# Raw data start

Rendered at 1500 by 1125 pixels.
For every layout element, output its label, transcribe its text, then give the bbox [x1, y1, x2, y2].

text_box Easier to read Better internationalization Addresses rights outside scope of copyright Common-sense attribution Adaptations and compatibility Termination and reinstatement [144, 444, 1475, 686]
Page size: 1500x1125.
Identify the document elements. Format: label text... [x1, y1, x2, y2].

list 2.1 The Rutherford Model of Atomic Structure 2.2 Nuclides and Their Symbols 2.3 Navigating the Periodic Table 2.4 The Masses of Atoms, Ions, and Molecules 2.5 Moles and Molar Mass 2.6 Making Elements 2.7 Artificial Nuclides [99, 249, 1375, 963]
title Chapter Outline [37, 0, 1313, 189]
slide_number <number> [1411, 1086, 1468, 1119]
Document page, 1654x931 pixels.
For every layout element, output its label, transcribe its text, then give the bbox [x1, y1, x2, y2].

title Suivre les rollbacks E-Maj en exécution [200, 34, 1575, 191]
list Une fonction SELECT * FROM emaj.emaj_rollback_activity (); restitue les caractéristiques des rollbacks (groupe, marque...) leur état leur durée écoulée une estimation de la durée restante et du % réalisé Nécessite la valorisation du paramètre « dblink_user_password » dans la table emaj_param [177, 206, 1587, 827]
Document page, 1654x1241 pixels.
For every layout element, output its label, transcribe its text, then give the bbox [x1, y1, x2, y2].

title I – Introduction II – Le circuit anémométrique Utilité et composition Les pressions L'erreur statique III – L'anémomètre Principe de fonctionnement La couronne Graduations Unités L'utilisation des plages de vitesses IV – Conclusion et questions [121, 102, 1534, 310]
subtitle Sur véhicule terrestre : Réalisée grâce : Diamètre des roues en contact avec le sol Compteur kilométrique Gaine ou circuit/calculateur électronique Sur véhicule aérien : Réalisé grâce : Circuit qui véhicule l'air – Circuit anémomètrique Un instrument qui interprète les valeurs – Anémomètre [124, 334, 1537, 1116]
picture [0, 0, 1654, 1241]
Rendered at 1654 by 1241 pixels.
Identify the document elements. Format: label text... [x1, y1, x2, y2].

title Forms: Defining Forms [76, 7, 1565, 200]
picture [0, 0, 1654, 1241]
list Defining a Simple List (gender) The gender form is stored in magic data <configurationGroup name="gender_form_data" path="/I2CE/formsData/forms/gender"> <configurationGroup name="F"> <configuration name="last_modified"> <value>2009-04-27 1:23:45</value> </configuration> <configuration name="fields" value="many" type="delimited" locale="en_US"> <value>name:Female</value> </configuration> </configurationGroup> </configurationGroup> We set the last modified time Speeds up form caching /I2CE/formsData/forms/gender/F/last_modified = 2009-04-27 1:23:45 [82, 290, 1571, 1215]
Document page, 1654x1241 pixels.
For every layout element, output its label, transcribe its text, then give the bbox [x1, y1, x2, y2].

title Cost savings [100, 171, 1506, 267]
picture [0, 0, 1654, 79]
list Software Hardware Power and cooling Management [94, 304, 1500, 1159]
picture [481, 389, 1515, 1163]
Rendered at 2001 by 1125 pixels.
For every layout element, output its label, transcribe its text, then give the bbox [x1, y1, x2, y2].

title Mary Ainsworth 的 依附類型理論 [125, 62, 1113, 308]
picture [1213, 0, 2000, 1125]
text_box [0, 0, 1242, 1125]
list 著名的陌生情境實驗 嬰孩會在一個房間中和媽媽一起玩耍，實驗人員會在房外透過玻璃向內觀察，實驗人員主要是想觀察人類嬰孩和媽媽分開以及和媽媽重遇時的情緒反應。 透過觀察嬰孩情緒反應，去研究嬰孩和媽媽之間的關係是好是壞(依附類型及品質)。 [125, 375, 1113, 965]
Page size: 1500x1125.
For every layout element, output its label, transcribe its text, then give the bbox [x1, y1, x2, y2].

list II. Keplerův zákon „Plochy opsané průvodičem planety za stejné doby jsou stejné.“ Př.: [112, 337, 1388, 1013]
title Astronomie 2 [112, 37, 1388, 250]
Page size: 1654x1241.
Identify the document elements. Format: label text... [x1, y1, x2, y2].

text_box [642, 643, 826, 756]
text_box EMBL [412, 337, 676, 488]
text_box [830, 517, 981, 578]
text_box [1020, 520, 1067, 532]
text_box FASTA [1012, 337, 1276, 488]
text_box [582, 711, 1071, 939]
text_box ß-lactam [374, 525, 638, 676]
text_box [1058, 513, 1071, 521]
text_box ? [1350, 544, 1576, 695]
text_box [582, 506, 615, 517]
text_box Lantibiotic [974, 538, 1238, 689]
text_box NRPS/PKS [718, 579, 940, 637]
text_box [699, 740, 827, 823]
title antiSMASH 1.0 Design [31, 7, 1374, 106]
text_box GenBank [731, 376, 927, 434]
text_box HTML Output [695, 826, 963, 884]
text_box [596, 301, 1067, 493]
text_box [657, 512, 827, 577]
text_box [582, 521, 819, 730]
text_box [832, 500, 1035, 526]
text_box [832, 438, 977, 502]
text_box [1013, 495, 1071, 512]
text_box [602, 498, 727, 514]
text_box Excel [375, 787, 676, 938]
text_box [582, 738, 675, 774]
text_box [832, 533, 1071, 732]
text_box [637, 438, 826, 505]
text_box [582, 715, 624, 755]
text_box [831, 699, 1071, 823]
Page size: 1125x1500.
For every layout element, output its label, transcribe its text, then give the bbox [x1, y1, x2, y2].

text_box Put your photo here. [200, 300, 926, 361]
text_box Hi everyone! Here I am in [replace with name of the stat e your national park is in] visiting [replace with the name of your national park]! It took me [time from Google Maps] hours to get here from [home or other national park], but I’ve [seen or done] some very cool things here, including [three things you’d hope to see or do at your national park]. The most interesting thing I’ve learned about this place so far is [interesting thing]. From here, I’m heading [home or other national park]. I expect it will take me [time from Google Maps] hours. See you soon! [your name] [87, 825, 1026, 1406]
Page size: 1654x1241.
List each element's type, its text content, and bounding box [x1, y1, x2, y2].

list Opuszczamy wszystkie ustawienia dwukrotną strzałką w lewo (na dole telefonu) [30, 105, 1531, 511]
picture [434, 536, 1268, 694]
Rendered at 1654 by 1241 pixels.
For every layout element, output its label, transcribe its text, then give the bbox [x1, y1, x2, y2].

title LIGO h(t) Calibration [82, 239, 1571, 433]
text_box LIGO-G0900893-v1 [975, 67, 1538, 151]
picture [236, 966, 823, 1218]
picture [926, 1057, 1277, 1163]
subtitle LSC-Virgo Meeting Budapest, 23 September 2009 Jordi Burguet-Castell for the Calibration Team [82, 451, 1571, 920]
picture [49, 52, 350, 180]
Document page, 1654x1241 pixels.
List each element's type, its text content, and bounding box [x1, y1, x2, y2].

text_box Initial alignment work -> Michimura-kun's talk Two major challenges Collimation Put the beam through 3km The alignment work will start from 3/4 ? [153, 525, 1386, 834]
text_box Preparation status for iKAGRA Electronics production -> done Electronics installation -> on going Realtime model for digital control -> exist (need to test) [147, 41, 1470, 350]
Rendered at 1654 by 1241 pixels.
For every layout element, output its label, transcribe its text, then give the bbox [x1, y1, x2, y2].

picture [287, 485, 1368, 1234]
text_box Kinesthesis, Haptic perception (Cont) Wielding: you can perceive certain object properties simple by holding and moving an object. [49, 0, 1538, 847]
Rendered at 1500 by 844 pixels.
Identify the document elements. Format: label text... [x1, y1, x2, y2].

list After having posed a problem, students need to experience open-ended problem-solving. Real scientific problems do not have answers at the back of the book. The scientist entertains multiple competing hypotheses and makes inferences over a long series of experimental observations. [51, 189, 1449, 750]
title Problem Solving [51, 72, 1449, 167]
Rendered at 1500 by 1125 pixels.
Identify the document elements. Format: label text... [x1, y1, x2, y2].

# Raw data end

Output the listing, from its first line up to and including the line containing "slide_number <number> [1411, 1086, 1468, 1119]", as a Markdown table with the columns Row and Line. Leave out blank lines.

| Row | Line |
|---|---|
| 1 | Rendered at 1500 by 1125 pixels. |
| 2 | For every layout element, output its label, transcribe its text, then give the bbox [x1, y1, x2, y2]. |
| 3 | text_box Easier to read Better internationalization Addresses rights outside scope of copyright Common-sense attribution Adaptations and compatibility Termination and reinstatement [144, 444, 1475, 686] |
| 4 | Page size: 1500x1125. |
| 5 | Identify the document elements. Format: label text... [x1, y1, x2, y2]. |
| 6 | list 2.1 The Rutherford Model of Atomic Structure 2.2 Nuclides and Their Symbols 2.3 Navigating the Periodic Table 2.4 The Masses of Atoms, Ions, and Molecules 2.5 Moles and Molar Mass 2.6 Making Elements 2.7 Artificial Nuclides [99, 249, 1375, 963] |
| 7 | title Chapter Outline [37, 0, 1313, 189] |
| 8 | slide_number <number> [1411, 1086, 1468, 1119] |